#### Yapılacaklar:
A – Vergi düzenlemeleri ve yurtdışına çıkan para üzerine olan metinden "Geçen yıl 8" sözlerinden "baştan kabullenmek gerekir." sözlerine kadar uzanan bölümün tamamını hiçbir değişiklik yapmadan geri ver.
B – Vergi düzenlemeleri ve yurtdışına çıkan para üzerine olan metne göre aşağıdaki soruları yanıtla:
(i) Maliye Bakanı Sümer Oral, mali piyasalara yönelik vergi düzenlemelerinin amacının ne olduğunu söyledi?
(ii) Mali Milat kaç yıllığına erteleniyor?
(iii) Türklerin dışarı çıkardığı para kaç dolara varmış?

#### Okuma metni:
....................

Tıpkı hisse senetlerinde olduğu gibi, belli bir vadenin üstündeki tahvillerden vergi beyanı istenmeyebilir. Stopaj da sıfır tutulabilir. Bu bazı kişisel yatırımcıları uzun vadeli Hazine kağıtlarına yöneltebilir ve iç borçlanmanın vadesinin uzamasına katkıda bulunabilir. Yatırım araçları içinde vergi farklılığına gitmenin bu yararına karşılık, çok karışık bir durumun yaracatağı olumsuzluk elbette var. Bir yatırım aracında beyan var, diğerinde yok.
* Para getirme hedefi - Maliye Bakanı Sümer Oral, mali piyasalara yönelik vergi düzenlemelerinin amacının yurtdışına kaçan parayı geri döndürmek olduğunu söyledi. Geçen yıl vergi düzenlemelerinden sonra yaklaşık 8 milyar dolar yurtdışına çıkmıştı. Şimdi Mali Milat'ın 3 yıllığına ertelenmesi ve mevduat ile repodan beyanın kaldırılması, gerçekte böyle para girişini teşvik edebilir. Ne kadarı gelir bunu bilemeyiz ama Türkiye'deki reel faizlerin yüksekliği yapılacak düzenlemelerle birleşince yurtiçine para girişini teşvik edeceği açık.
* Para neden kaçtı - Para gelmesine gelecek ama madalyonun öteki yüzünde paranın neden yurtdışına kaçtığı var. Bizim paramız neden dışarı çıkıyor? Faizde en yüksek getiriyi sağlayan enstrümanların Türkiye'de bulunmasına rağmen para dışarı gidiyor.
Geçen yıl 8 milyar doların daha önceki çıkanlara eklenmesiyle 89 milyar dolarlık bir rakama varılıyor. Bu en yetkili ekonomi yöneticilerinden birinin açıkladığı bir rakam. Yani ister vergi deyin, ister güvensizlik Türklerin dışarı çıkardığı para 89 milyar dolara varmış. Bu rakam dış borcumuza yakın. Yanlış kararlar aldıkça bu kaçış zaman zaman artarak, zaman zaman hız keserek devam edebilir. Doğru kararlar ise parayı yurtiçine çeker. Ama dışarıda belli bir stokun her zaman varolacağını baştan kabullenmek gerekir.

....................

#### Veriler:
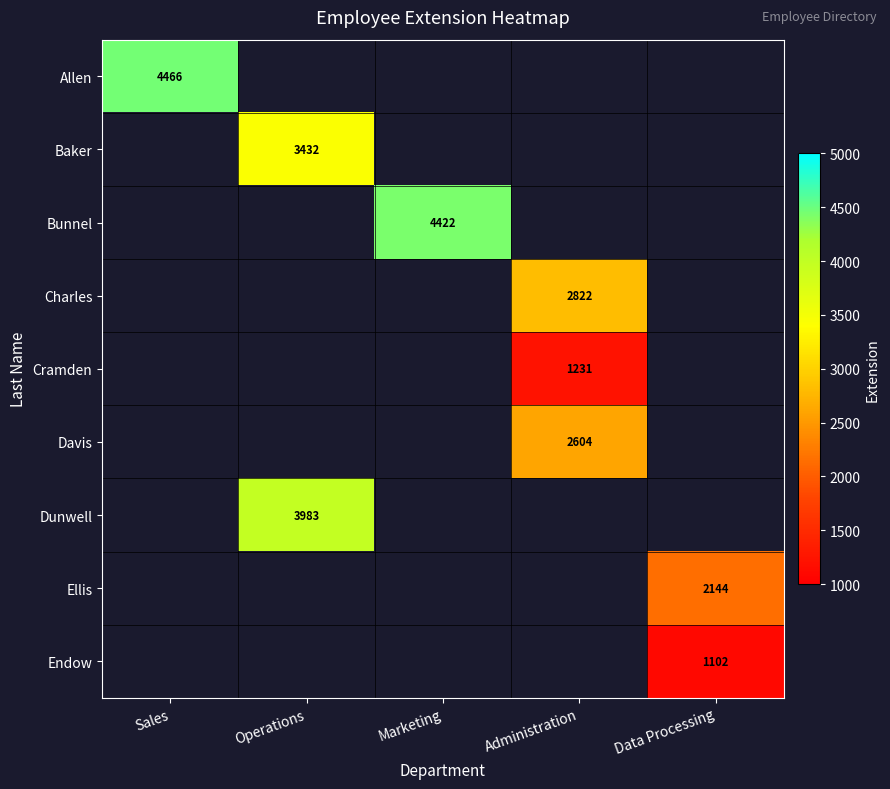

True or false: Dunwell has a value of 2303 at Operations.

False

....................

#### Görevlerin çözümleri:
A –
Geçen yıl 8 milyar doların daha önceki çıkanlara eklenmesiyle 89 milyar dolarlık bir rakama varılıyor. Bu en yetkili ekonomi yöneticilerinden birinin açıkladığı bir rakam. Yani ister vergi deyin, ister güvensizlik Türklerin dışarı çıkardığı para 89 milyar dolara varmış. Bu rakam dış borcumuza yakın. Yanlış kararlar aldıkça bu kaçış zaman zaman artarak, zaman zaman hız keserek devam edebilir. Doğru kararlar ise parayı yurtiçine çeker. Ama dışarıda belli bir stokun her zaman varolacağını baştan kabullenmek gerekir.

B –
(i) Yurtdışına kaçan parayı geri döndürmek.
(ii) 3 yıllığına.
(iii) 89 milyar dolara.